**Selected text:**
# How did the spring season go?



## GooseBuster3 (Mar 1, 2002)

How did fellow spring hunter's do?

I did ok, but could have done better. I guess I could blame my poor shooting!! Chris you saw my bad shooting!! Trust me guys it was bad. But had a blast watching the geese migrate through the state again. I cant get enough of this snowgoose hunting. Most of my hunting was over decoys. Just wait until next year guys they are going to be even more wary then they are now! With Manitoba legalized the E-caller during the fall hunting. This could really screw things up. I don't know if Sask did the same thing, I hope they didnt!

_________________
"If it fly's it dies"

[ This Message was edited by: GooseBuster3 on 2002-04-25 16:50 ]

[ This Message was edited by: GooseBuster3 on 2002-04-25 16:50 ]


----------



## Fetch (Mar 1, 2002)

I got 2 :grin: only hunted part of one day. Most we found on the ground were on posted land. I'm getting to old for the sneak thing, even when it's dry - But got to spend the better part of a day with my son & that does'nt happen like it used to. & I sure miss that.

**Dataset content:**
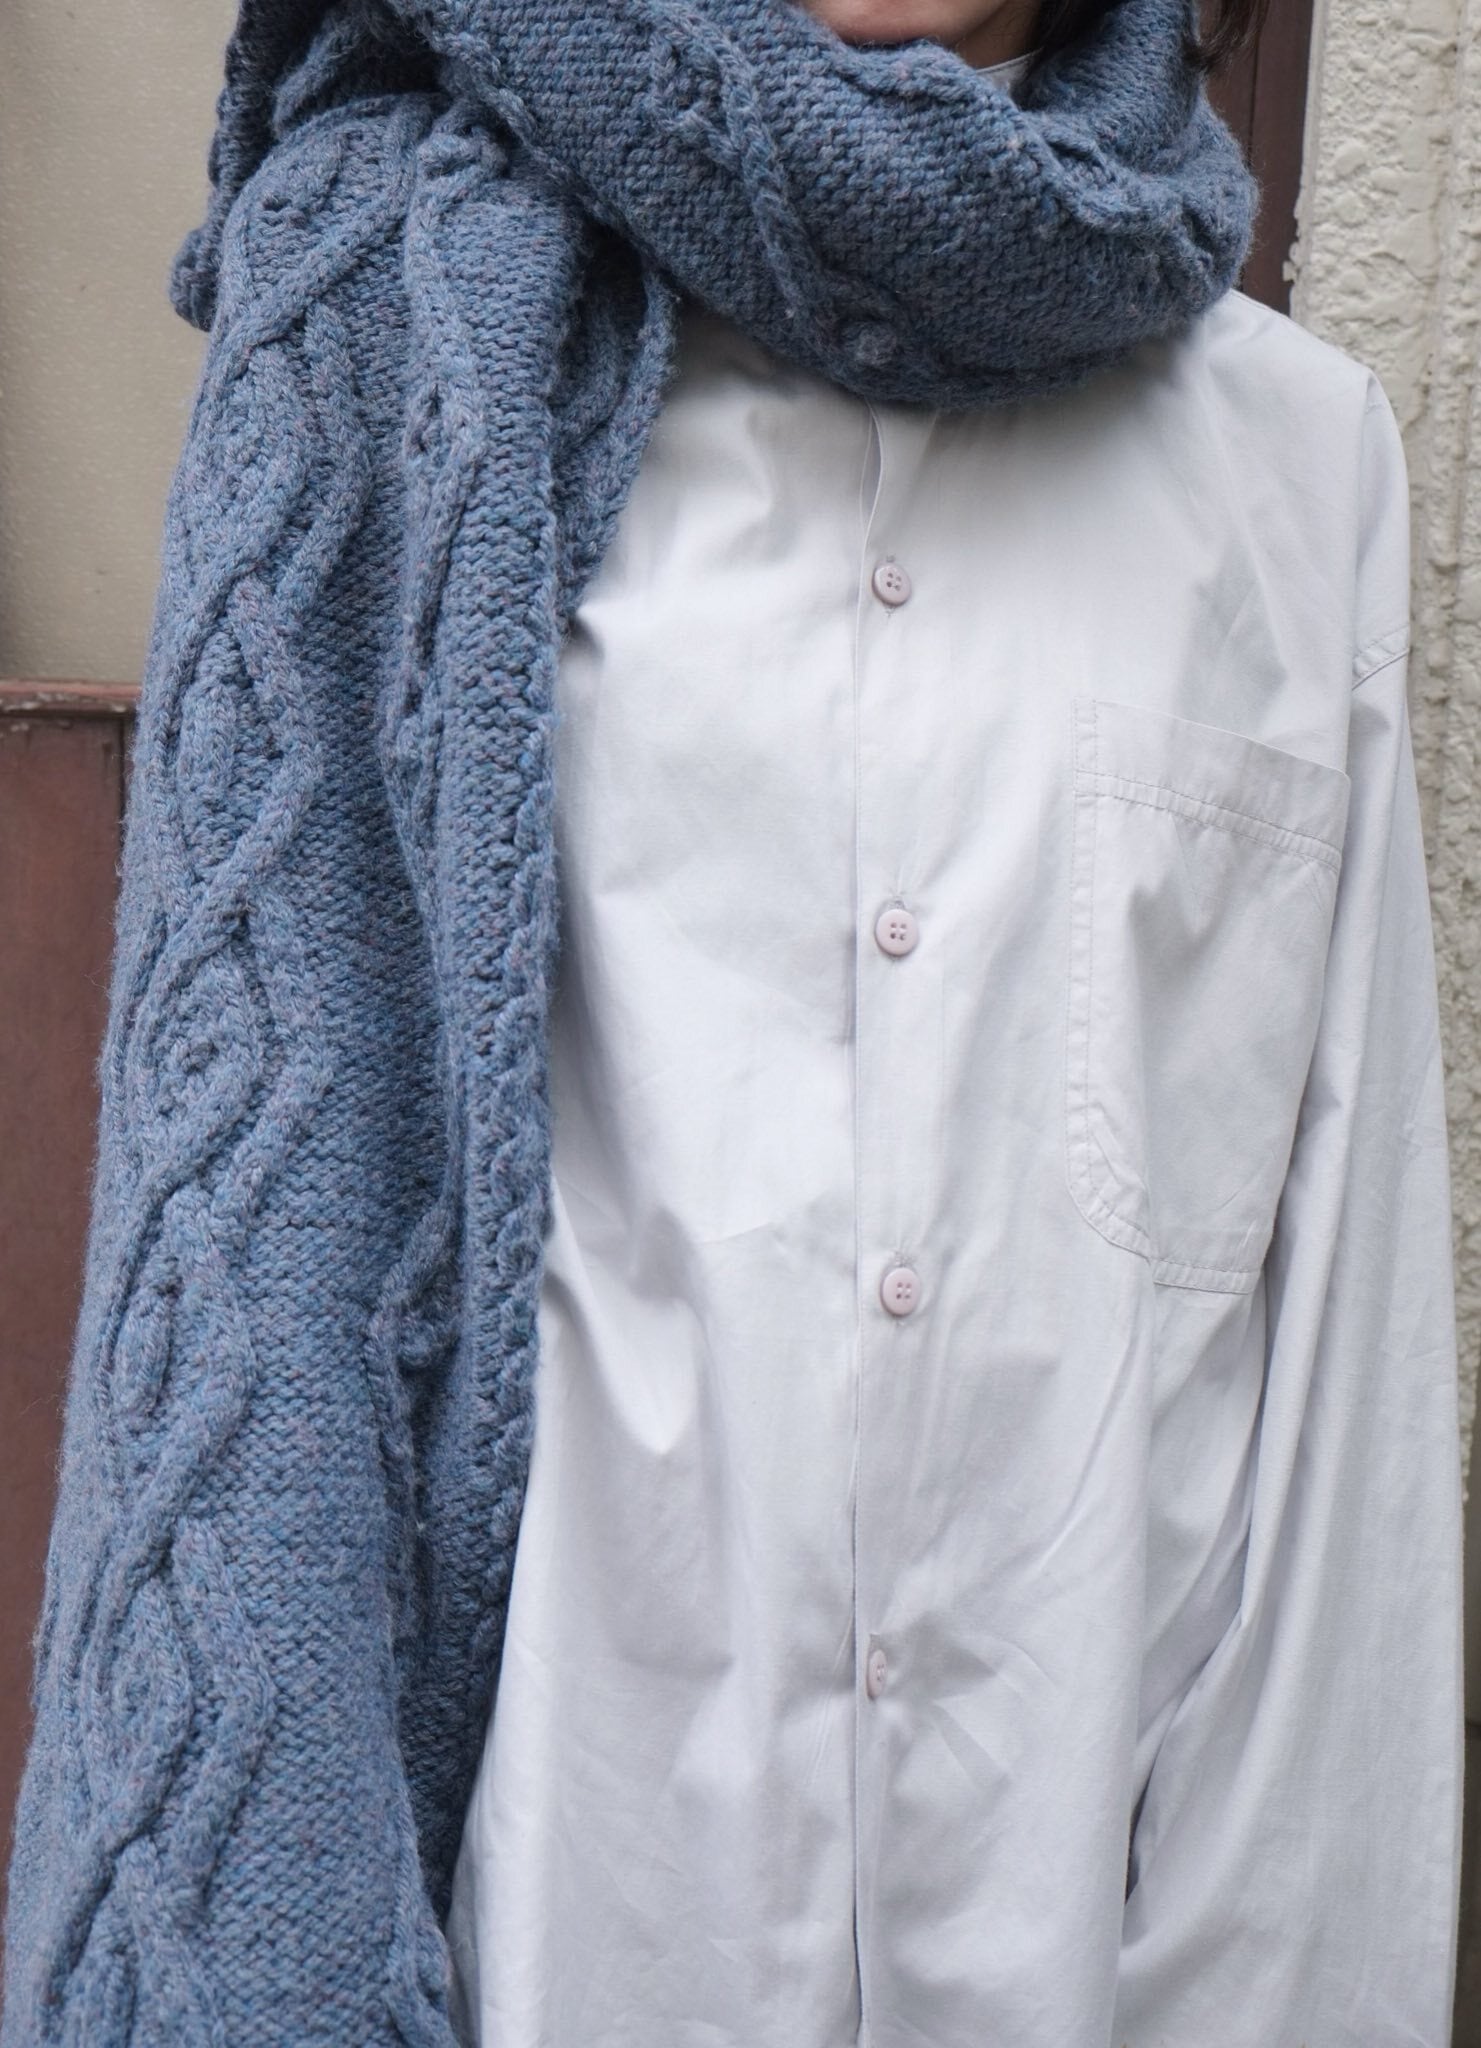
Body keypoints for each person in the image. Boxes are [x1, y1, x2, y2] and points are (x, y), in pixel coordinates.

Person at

**Problem 1:**
Please answer these questions about the spring goose hunting thread, one answer per line, marked to match.
(a) What does GooseBuster3 say Manitoba legalized during the fall hunting?
(b) Over what did GooseBuster3 do most of the hunting?
(c) With whom did Fetch spend the better part of a day?
**Problem 2:** Continue the spring goose hunting thread by writing the next post after Fetch's reply.

**Exercise result 1:**
(a) The E-caller
(b) Decoys
(c) Fetch's son

**Exercise result 2:**
----------



## KEN W (Feb 22, 2002)

Both Man. and Sask. have legalized the e-caller this fall.It was a Federal decision.


----------



## GooseBuster3 (Mar 1, 2002)

Well I, guess I will have to use the e-caller, the next time I head up to Sask.


----------



## KEN W (Feb 22, 2002)

I guess I look at it this way.If it is going to be legal we might as well use them.Plus we for a change will get first crack at them up there before the southern boys do in Feb and all up the flyway.By the time they get here in the spring they have been hearing e-callers for over 2 months.


----------



## GooseBuster3 (Mar 1, 2002)

Hey why not use them!! It will just be slaughter house up there,haha. So many snows so little time!!!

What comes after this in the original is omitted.